Pada masa wabah penyakit menular, harus diterapkan kebijakan karantina atau lockdown seperti yang pernah diterapkan oleh Rasulullah Saw.. Metode ini sudah diterapkan sejak zaman Rasulullah Saw. untuk mencegah wabah penyakit menular menjalar ke wilayah lain.

Untuk memastikan perintah tersebut dilaksanakan, Rasul Saw. membangun tembok di sekitar daerah yang terjangkit wabah.
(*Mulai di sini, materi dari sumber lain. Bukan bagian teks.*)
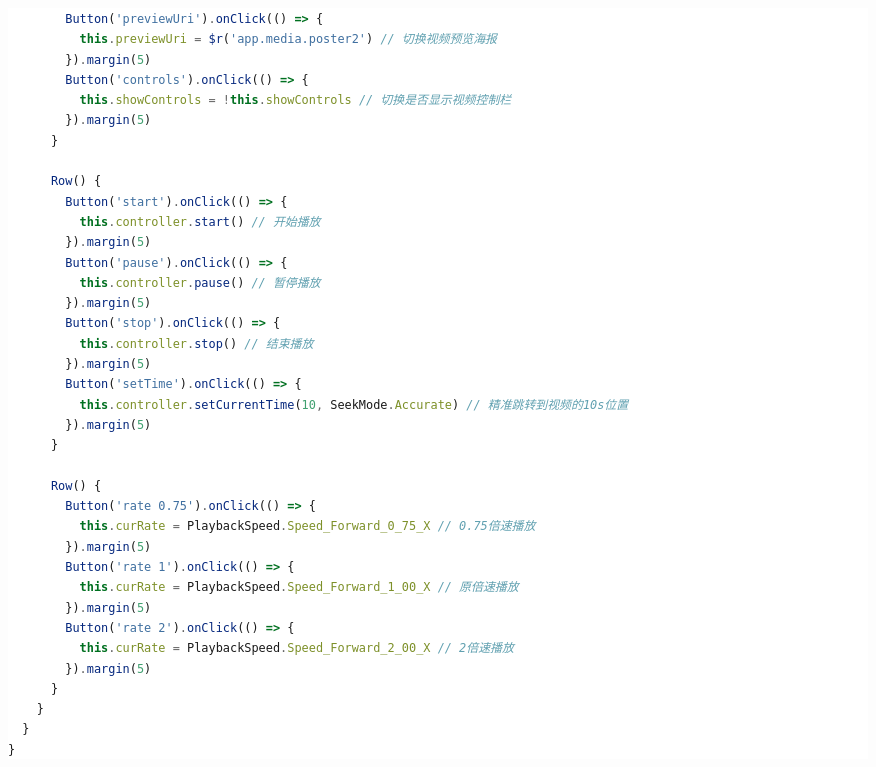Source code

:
 ```ts
        Button('previewUri').onClick(() => {
          this.previewUri = $r('app.media.poster2') // 切换视频预览海报
        }).margin(5)
        Button('controls').onClick(() => {
          this.showControls = !this.showControls // 切换是否显示视频控制栏
        }).margin(5)
      }

      Row() {
        Button('start').onClick(() => {
          this.controller.start() // 开始播放
        }).margin(5)
        Button('pause').onClick(() => {
          this.controller.pause() // 暂停播放
        }).margin(5)
        Button('stop').onClick(() => {
          this.controller.stop() // 结束播放
        }).margin(5)
        Button('setTime').onClick(() => {
          this.controller.setCurrentTime(10, SeekMode.Accurate) // 精准跳转到视频的10s位置
        }).margin(5)
      }

      Row() {
        Button('rate 0.75').onClick(() => {
          this.curRate = PlaybackSpeed.Speed_Forward_0_75_X // 0.75倍速播放
        }).margin(5)
        Button('rate 1').onClick(() => {
          this.curRate = PlaybackSpeed.Speed_Forward_1_00_X // 原倍速播放
        }).margin(5)
        Button('rate 2').onClick(() => {
          this.curRate = PlaybackSpeed.Speed_Forward_2_00_X // 2倍速播放
        }).margin(5)
      }
    }
  }
}
```
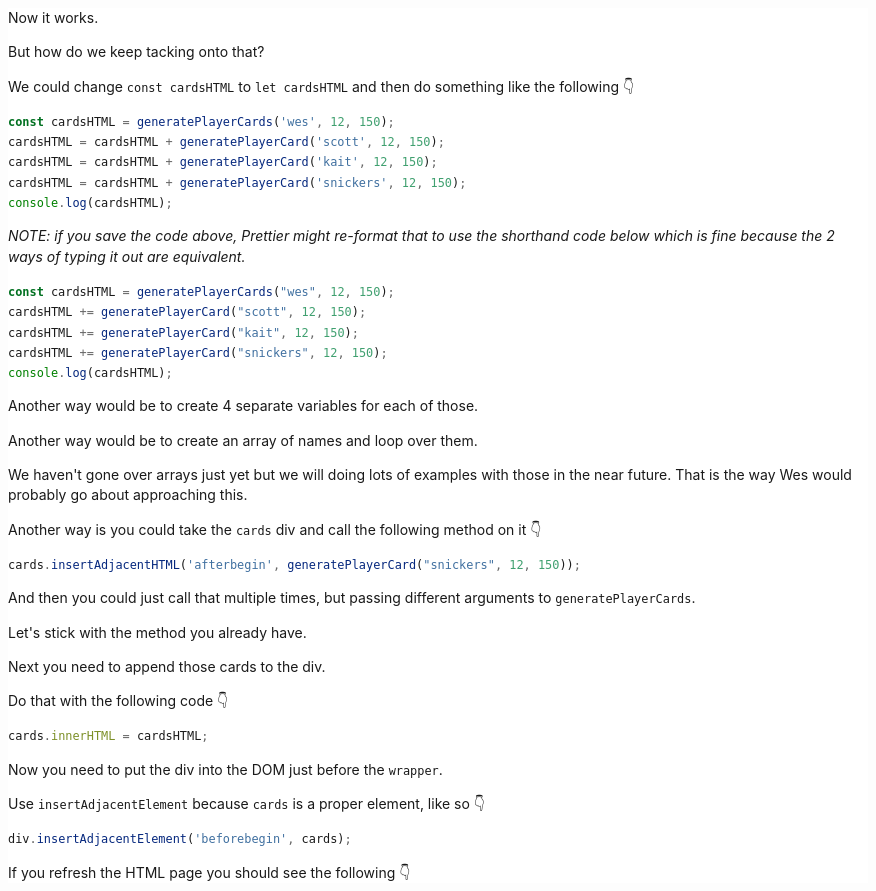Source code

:Now it works.

But how do we keep tacking onto that?

We could change `const cardsHTML` to `let cardsHTML` and then do something like the following 👇

```js
const cardsHTML = generatePlayerCards('wes', 12, 150);
cardsHTML = cardsHTML + generatePlayerCard('scott', 12, 150);
cardsHTML = cardsHTML + generatePlayerCard('kait', 12, 150);
cardsHTML = cardsHTML + generatePlayerCard('snickers', 12, 150);
console.log(cardsHTML);
```

_NOTE: if you save the code above, Prettier might re-format that to use the shorthand code below which is fine because the 2 ways of typing it out are equivalent._

```js
const cardsHTML = generatePlayerCards("wes", 12, 150);
cardsHTML += generatePlayerCard("scott", 12, 150);
cardsHTML += generatePlayerCard("kait", 12, 150);
cardsHTML += generatePlayerCard("snickers", 12, 150);
console.log(cardsHTML);
```

Another way would be to create 4 separate variables for each of those.

Another way would be to create an array of names and loop over them.

We haven't gone over arrays just yet but we will doing lots of examples with those in the near future. That is the way Wes would probably go about approaching this.

Another way is you could take the `cards` div and call the following method on it 👇

```js
cards.insertAdjacentHTML('afterbegin', generatePlayerCard("snickers", 12, 150));
```

And then you could just call that multiple times, but passing different arguments to `generatePlayerCards`.

Let's stick with the method you already have.

Next you need to append those cards to the div.

Do that with the following code 👇

```js
cards.innerHTML = cardsHTML;
```

Now you need to put the div into the DOM just before the `wrapper`.

Use `insertAdjacentElement` because `cards` is a proper element, like so 👇

```js
div.insertAdjacentElement('beforebegin', cards);
```

If you refresh the HTML page you should see the following 👇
Rasulullah Saw. juga pernah memperingatkan umatnya untuk jangan mendekati wilayah yang sedang terkena wabah. Sebaliknya, jika sedang berada di tempat yang terkena wabah, mereka dilarang untuk keluar. Beliau bersabda:

إِذَا سَمِعْتُمْ بِالطَّاعُونِ بِأَرْضٍ فَلاَ تَدْخُلُوهَا، وَإِذَا وَقَعَ بِأَرْضٍ وَأَنْتُمْ بِهَا فَلاَ تَخْرُجُوا مِنْهَا

“Jika kalian mendengar wabah terjadi di suatu wilayah, janganlah kalian memasuki wilayah itu. Sebaliknya, jika wabah itu terjadi di tempat kalian tinggal, janganlah kalian meninggalkan tempat itu.” (HR al-Bukhari).